Now only the first three of the parameters are needed: a variable from which values the histogram is created (x), number of bins (bins=) and the lower and upper range of the bins (range=()).

In [None]:
# create histogram
plt.hist()

# We can name the axes and the title and show the histogram.
plt.xlabel('Invariant mass [GeV]')
plt.ylabel('Number of events')
plt.show()

#### Describe the histogram. What information you can get from it?
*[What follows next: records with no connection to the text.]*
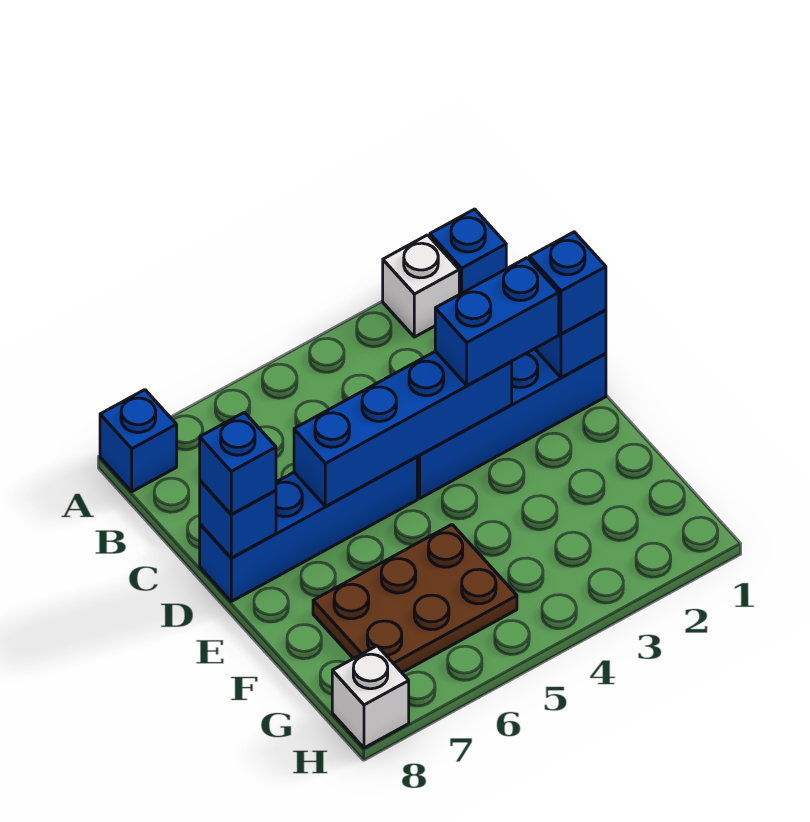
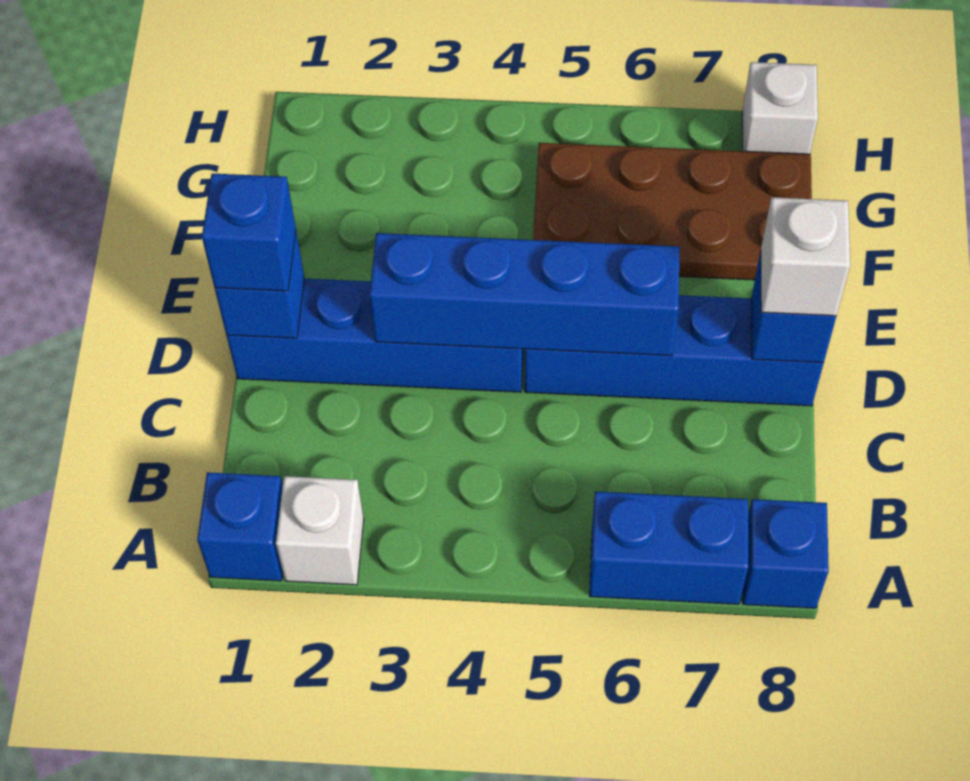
blue 1x2 brick [435,258,559,385] -> blue 1x2 brick moved to [589,492,748,604]
blue 1x1 brick [200,412,276,515] -> white 1x1 brick [761,197,850,316]
brown 2x3 plate [313,525,517,672] -> brown 2x4 plate [533,143,812,280]

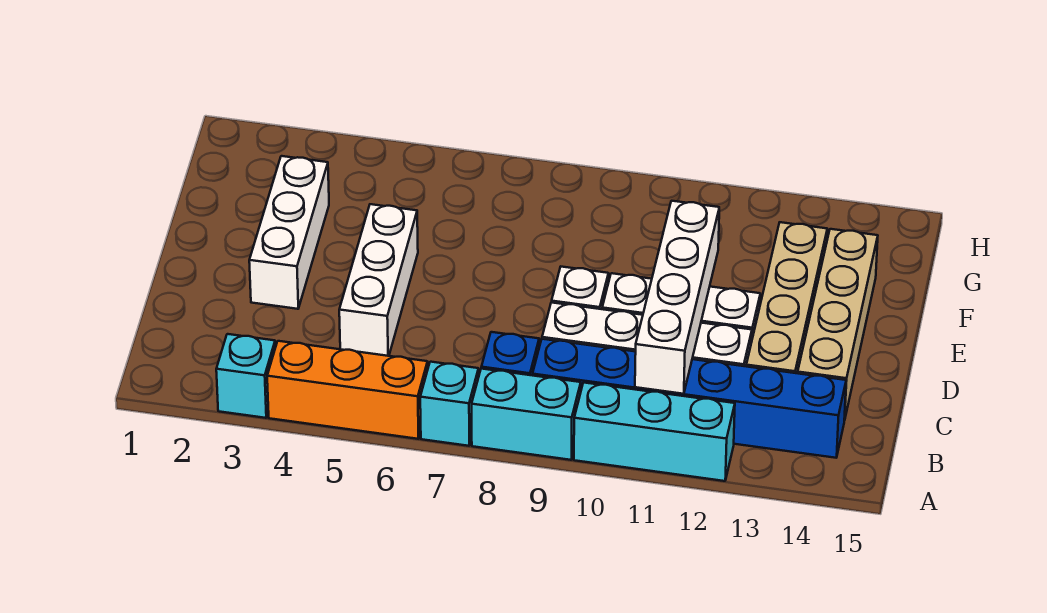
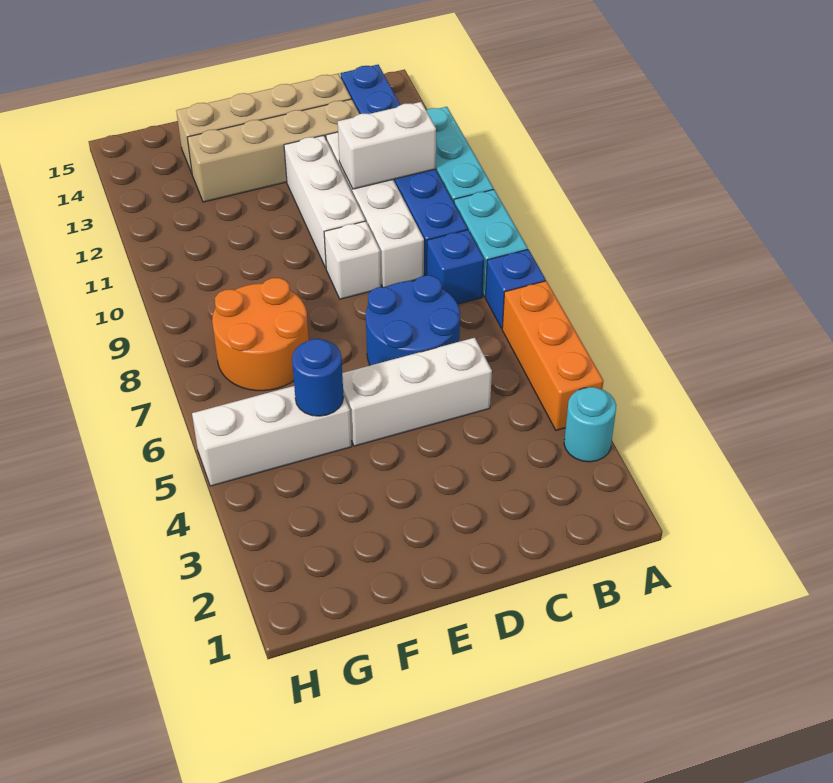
cyan 1x1 brick [216,334,275,418] -> cyan 1x1 round brick [564,387,616,462]
cyan 1x1 brick [420,362,479,446] -> blue 1x1 brick [485,249,546,328]
white 1x4 brick [635,201,719,394] -> white 1x2 brick [338,102,436,189]
none -> blue 2x2 round brick [366,275,460,365]
white 1x3 brick [249,156,329,309] -> white 1x3 brick moved to [192,386,352,486]
none -> blue 1x1 round brick [292,339,344,416]
none -> orange 2x2 round brick [212,278,309,391]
How many peaks do you see?


### The effect of pseudorapidity to the resolution of the measurement

In this section it will be shortly studied how does pseudorapidities of muons that are detected in the CMS detector affect to the mass distribution.
As explained before, pseudorapidity $\eta$ describes an angle of which the detected particle has differed from the particle beam (z-axis).

For doing that, two different histograms will be made: an one with only muon pairs with small pseudorapidities and an one with great pseduorapidities.
The histograms will be made with the familiar method from the earlier part of this exercise.

_Note : The division of data set example with variables a and b, satisfying condition c dataset[(example.a > c) & (example.b > c)]_

In [None]:
# Import modules needed for performing this study

# Open dataset


# Set the conditions to large and small etas. 
selection_high = 
selection_small = 

# Create two DataFrames. Select to "large_etas" events where the pseudorapidities
# of the both muons are larger than "selection_large". Select to "small_etas" events where
# the pseudorapidities of the both muons are smaller than "selection_small".
# Note: remember what is the range for pseudorapidity

high_etas = 
small_etas = 

print('The amount of all events = %d' % len(dataset))
print('The amount of events where the pseudorapidity of both muons has been large = %d' %len(high_etas))
print('The amount of events where the pseudorapidity of both muons has been small = %d' %len(small_etas))

### Plot histograms


#### Histogram for high eta


In [None]:
# Save the invariant masses to variable "inv_mass1".
inv_mass1 = high_etas['M']

# Create the histogram from data in variable "inv_mass1". Set bins and range.


# Set y-axis range from 0 to 60.
axes = plt.gca()
axes.set_ylim([0,60])

# Name the axises, give a title and show the histogram.



#### Histogram for low eta


In [None]:
# Plot the histogram for the small eta region


#### Compare the created histograms. Is the mass distribution affected by pseudorapidity of muons? 
#### If yes, how? What could possibly explain your observation?

### The transverse momentum distribution of muons



In the next part of the exercise, plot the distribution of muons transverse momentum.


In [None]:
# Write the code for plotting muon transverse momentum
# Follow the steps from the previous part

#### What can you see from the plots?
#### Study the invariant mass distributon for different muon transverser momentum ranges.